Arland v. State

788 P.2d 1125 | Wyo. | 1990

788 P.2d 1125 (1990)

Susan A. ARLAND, Petitioner (Defendant),
v.
STATE of Wyoming, Respondent (Plaintiff).

No. 89-145.

Supreme Court of Wyoming.

March 15, 1990.

Leonard D. Munker, State Public Defender and M. David Lindsey, Cheyenne, for petitioner.

Joseph B. Meyer, Atty. Gen., John W. Renneisen, Deputy Atty. Gen., Karen A. Byrne, Senior Asst. Atty. Gen., Theodore Lauer, Director of Prosecution Assistance Program, and Philip W. Jussel, Student Intern, for respondent.

Before CARDINE, C.J., and THOMAS, URBIGKIT, MACY and GOLDEN, JJ.

URBIGKIT, Justice.

This appeal involves the prospective-retrospective status of changes this court has made by amendments to the Wyoming Rules of Criminal Procedure. Specifically addressed is W.R.Cr.P. 36 (similar to the prior F.R.Cr.P. 35) relating to authority of the trial court to alter or amend a criminal sentence after entry.

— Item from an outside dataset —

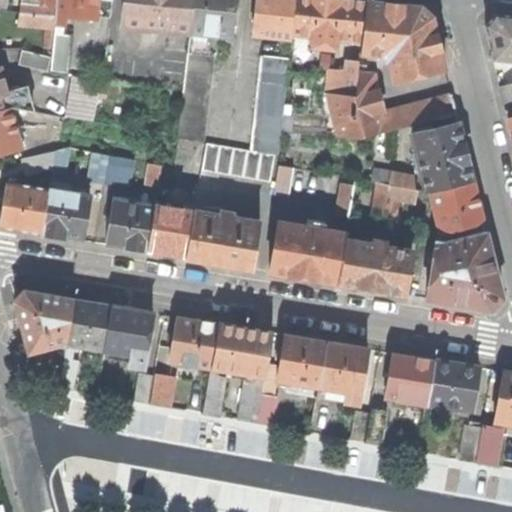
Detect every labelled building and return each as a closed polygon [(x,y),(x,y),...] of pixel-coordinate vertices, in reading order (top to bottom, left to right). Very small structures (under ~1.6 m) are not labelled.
[(97,17),(98,0),(57,0),(57,5),(56,15),(68,16),(96,19),(97,17)] [(98,0),(97,17),(111,18),(113,0),(98,0)] [(126,0),(124,27),(190,34),(193,0),(126,0)] [(193,0),(190,34),(212,36),(232,38),(236,0),(193,0)] [(292,40),(293,34),(296,0),(257,0),(253,36),(292,40)] [(344,0),(296,0),(293,34),(315,37),(336,39),(361,42),(365,2),(344,0)] [(21,14),(56,18),(56,15),(57,5),(23,1),(21,14)] [(361,42),(360,55),(382,57),(389,62),(393,84),(445,70),(432,17),(422,8),(396,5),(365,2),(361,42)] [(21,14),(20,27),(49,30),(55,30),(56,18),(21,14)] [(55,30),(54,42),(65,44),(68,16),(56,15),(56,18),(55,30)] [(485,26),(493,61),(511,62),(511,17),(496,15),(485,26)] [(43,49),(53,50),(54,42),(55,30),(49,30),(45,32),(43,49)] [(212,36),(190,34),(188,52),(188,55),(209,57),(212,36)] [(336,39),(315,37),(313,49),(334,51),(336,39)] [(52,58),(51,73),(66,76),(69,53),(64,52),(65,44),(54,42),(53,50),(52,58)] [(188,55),(188,52),(160,49),(156,90),(184,94),(185,85),(186,72),(188,55)] [(20,66),(51,73),(52,58),(24,50),(20,66)] [(188,55),(186,72),(213,75),(215,58),(209,57),(188,55)] [(262,57),(252,153),(275,156),(280,157),(282,134),(287,90),(290,60),(262,57)] [(357,91),(358,75),(359,67),(359,63),(347,62),(346,73),(344,90),(357,91)] [(359,67),(358,75),(366,75),(366,67),(359,67)] [(0,112),(12,109),(8,93),(2,69),(0,69),(0,112)] [(186,72),(185,85),(212,88),(213,75),(186,72)] [(375,80),(371,76),(366,75),(358,75),(357,91),(344,90),(346,73),(329,72),(327,93),(340,138),(361,140),(388,133),(383,114),(375,80)] [(74,77),(67,120),(94,124),(100,81),(74,77)] [(511,84),(500,87),(506,111),(511,109),(511,84)] [(184,94),(183,99),(210,102),(212,88),(185,85),(184,94)] [(28,88),(8,93),(12,109),(27,112),(34,113),(28,88)] [(399,110),(404,129),(456,115),(451,96),(399,110)] [(183,99),(182,112),(209,115),(210,102),(183,99)] [(0,154),(23,149),(12,109),(0,112),(0,154)] [(404,129),(399,110),(383,114),(388,133),(404,129)] [(53,129),(55,117),(34,113),(27,112),(24,124),(53,129)] [(182,112),(181,126),(207,129),(209,115),(182,112)] [(67,120),(55,117),(53,129),(51,138),(63,141),(67,120)] [(431,193),(473,183),(466,155),(459,125),(412,137),(426,192),(431,193)] [(179,141),(206,145),(207,129),(181,126),(179,141)] [(206,145),(201,172),(271,183),(275,156),(252,153),(206,145)] [(54,167),(53,172),(66,174),(70,149),(56,152),(54,167)] [(25,173),(54,167),(56,152),(21,161),(25,173)] [(89,181),(106,184),(111,157),(94,154),(89,181)] [(135,161),(111,157),(106,184),(130,188),(135,161)] [(152,165),(148,186),(159,188),(163,167),(152,165)] [(279,167),(274,195),(290,198),(294,170),(279,167)] [(378,184),(391,186),(393,174),(376,170),(373,183),(378,184)] [(414,177),(393,174),(391,186),(415,191),(414,177)] [(343,178),(336,215),(349,217),(355,180),(343,178)] [(441,232),(482,222),(477,202),(473,183),(431,193),(441,232)] [(43,235),(50,190),(9,184),(5,207),(2,228),(20,231),(43,235)] [(378,184),(377,192),(389,195),(391,186),(378,184)] [(389,195),(388,199),(415,204),(418,191),(415,191),(391,186),(389,195)] [(50,190),(43,235),(64,238),(84,242),(92,198),(50,190)] [(388,199),(389,195),(377,192),(373,215),(385,217),(388,199)] [(128,249),(149,253),(156,208),(115,202),(108,246),(128,249)] [(156,206),(156,208),(149,253),(166,256),(186,259),(194,212),(156,206)] [(220,217),(194,212),(186,259),(220,265),(252,270),(259,224),(234,219),(220,217)] [(302,279),(337,285),(345,241),(346,235),(324,231),(312,229),(279,224),(271,273),(302,279)] [(435,241),(426,299),(457,304),(489,310),(501,298),(485,232),(445,242),(435,241)] [(371,246),(345,241),(337,285),(364,289),(405,296),(412,252),(385,248),(371,246)] [(16,300),(30,354),(61,346),(67,347),(68,344),(75,300),(62,297),(50,295),(25,291),(16,300)] [(94,303),(75,300),(68,344),(105,351),(132,356),(147,358),(154,314),(143,311),(133,310),(94,303)] [(199,321),(179,317),(171,363),(213,370),(221,324),(199,321)] [(221,324),(213,370),(220,371),(247,376),(253,377),(266,379),(273,333),(246,329),(221,324)] [(319,388),(327,342),(304,339),(285,335),(278,381),(288,382),(319,388)] [(327,342),(319,388),(350,393),(359,395),(360,395),(368,349),(349,346),(327,342)] [(132,356),(105,351),(104,361),(130,365),(132,356)] [(388,381),(385,399),(427,406),(428,404),(435,361),(415,357),(392,354),(388,381)] [(145,369),(147,358),(132,356),(130,365),(130,367),(145,369)] [(457,364),(435,361),(428,404),(472,411),(479,368),(457,364)] [(63,369),(59,390),(77,393),(81,372),(63,369)] [(220,371),(213,370),(205,416),(220,419),(227,379),(219,377),(220,371)] [(511,373),(503,372),(495,422),(511,424),(511,373)] [(141,375),(136,404),(151,406),(156,378),(141,375)] [(156,378),(151,406),(170,410),(176,379),(156,375),(156,378)] [(263,395),(266,379),(253,377),(252,382),(250,394),(263,397),(263,395)] [(376,380),(371,409),(382,411),(385,399),(388,381),(376,380)] [(317,398),(319,388),(288,382),(286,393),(317,398)] [(349,404),(350,393),(319,388),(317,398),(349,404)] [(350,393),(349,404),(357,405),(359,395),(350,393)] [(263,397),(250,394),(246,394),(241,423),(258,425),(263,397)] [(279,397),(263,395),(263,397),(258,425),(273,428),(279,397)] [(365,441),(364,444),(381,447),(387,412),(382,411),(371,409),(370,414),(365,441)] [(365,441),(370,414),(355,412),(350,438),(365,441)] [(476,464),(481,433),(482,425),(470,423),(463,462),(476,464)] [(491,435),(481,433),(476,464),(486,465),(491,435)] [(491,435),(486,465),(498,467),(503,437),(491,435)]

Petitioner, Susan A. Arland, plead guilty to embezzlement and larceny by bailee in taking money from her employer, The Learning Center of Teton County, as offenses charged in multiple counts. On March 27, 1987, she was sentenced to confinement at the Wyoming Women's Center for a term of three to five years and required to make restitution of $38,889.83, which was "reduced to judgment" by the sentence. Arland, thirty-nine and divorced, had a fourteen year old daughter and no previous criminal involvement.

On July 7, 1987, Arland moved for a sentence reduction premised on a favorable report from the women's confinement institution. The county attorney objected and the formal official record then ends without any action on her motion.[1] After receipt of *1126 the letter, Arland pursued a continued course of "appeal" efforts to secure reduction of her sentence or at least require a ruling by the trial court. It is from those efforts that this case finally comes to this court pro se and is accepted as a petition for writ of certiorari. The writ of certiorari was issued to consider the question of the jurisdiction of the trial court to rule on the motion for sentence reduction when the motion was filed on July 7, 1987 and not decided within 120 days from the date of entry of the sentence.[2]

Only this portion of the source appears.